### Problem to solve
The required output is a number: how many lines of the data below include the string "Democratic".

### Supplied material
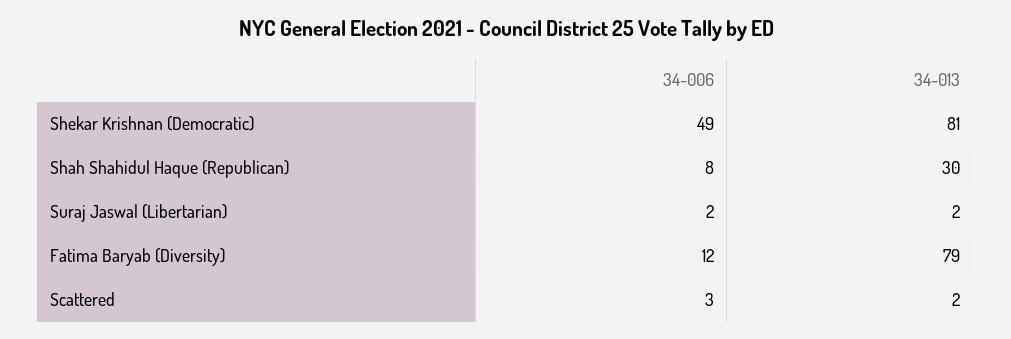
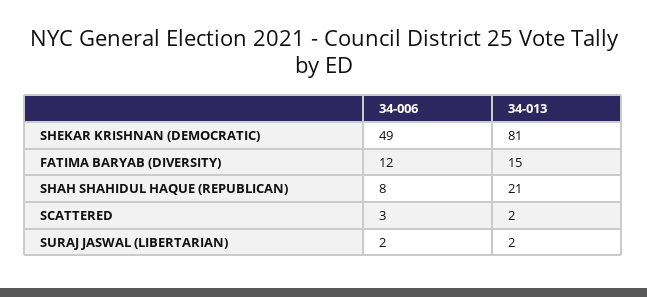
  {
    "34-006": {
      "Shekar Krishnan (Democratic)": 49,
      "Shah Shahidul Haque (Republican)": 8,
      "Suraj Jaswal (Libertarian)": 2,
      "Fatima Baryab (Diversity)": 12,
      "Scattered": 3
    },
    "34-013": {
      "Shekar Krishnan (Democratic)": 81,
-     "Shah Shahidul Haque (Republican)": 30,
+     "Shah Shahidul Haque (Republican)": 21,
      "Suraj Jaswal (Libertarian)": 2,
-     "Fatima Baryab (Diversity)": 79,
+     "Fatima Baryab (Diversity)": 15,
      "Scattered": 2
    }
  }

==

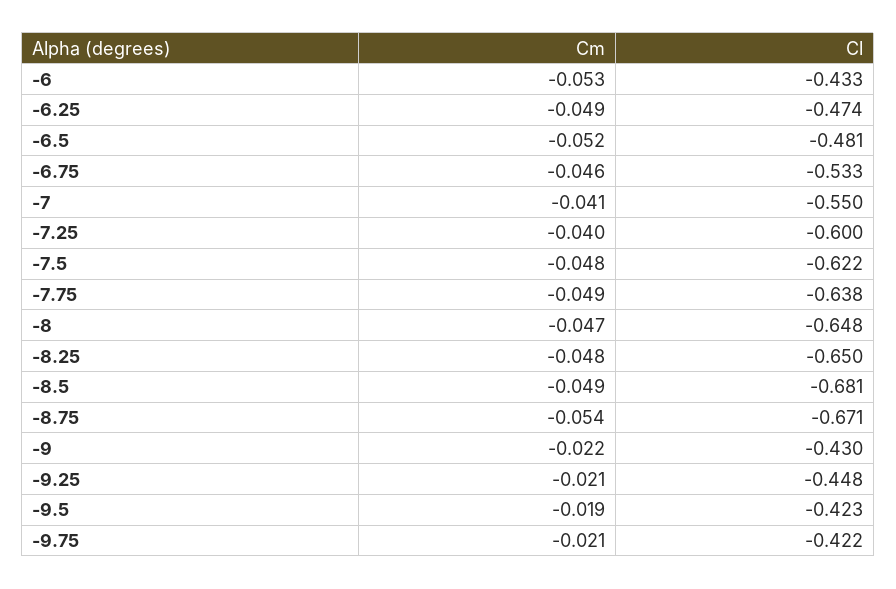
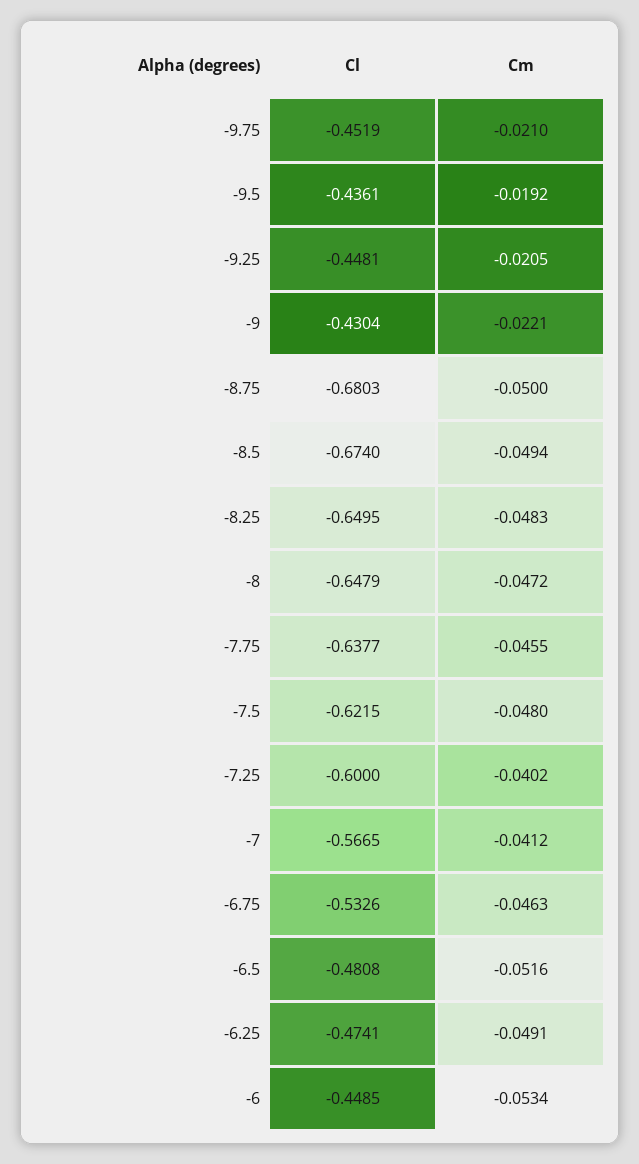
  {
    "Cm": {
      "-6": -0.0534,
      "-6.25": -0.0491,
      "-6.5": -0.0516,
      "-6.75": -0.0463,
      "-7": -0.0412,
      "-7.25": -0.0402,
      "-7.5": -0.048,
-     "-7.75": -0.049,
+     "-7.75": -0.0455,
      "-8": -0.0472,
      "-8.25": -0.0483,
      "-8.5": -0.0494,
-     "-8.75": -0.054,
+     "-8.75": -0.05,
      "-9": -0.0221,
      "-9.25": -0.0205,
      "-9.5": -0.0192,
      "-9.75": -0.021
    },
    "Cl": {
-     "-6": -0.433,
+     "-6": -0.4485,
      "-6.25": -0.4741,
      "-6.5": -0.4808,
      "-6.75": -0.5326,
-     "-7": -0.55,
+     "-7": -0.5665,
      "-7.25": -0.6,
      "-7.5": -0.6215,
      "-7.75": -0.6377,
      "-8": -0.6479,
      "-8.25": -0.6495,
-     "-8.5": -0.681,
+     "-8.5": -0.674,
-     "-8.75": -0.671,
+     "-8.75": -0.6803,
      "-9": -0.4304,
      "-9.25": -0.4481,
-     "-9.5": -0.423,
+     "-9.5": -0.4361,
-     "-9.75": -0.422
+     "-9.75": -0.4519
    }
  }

### Answer section
2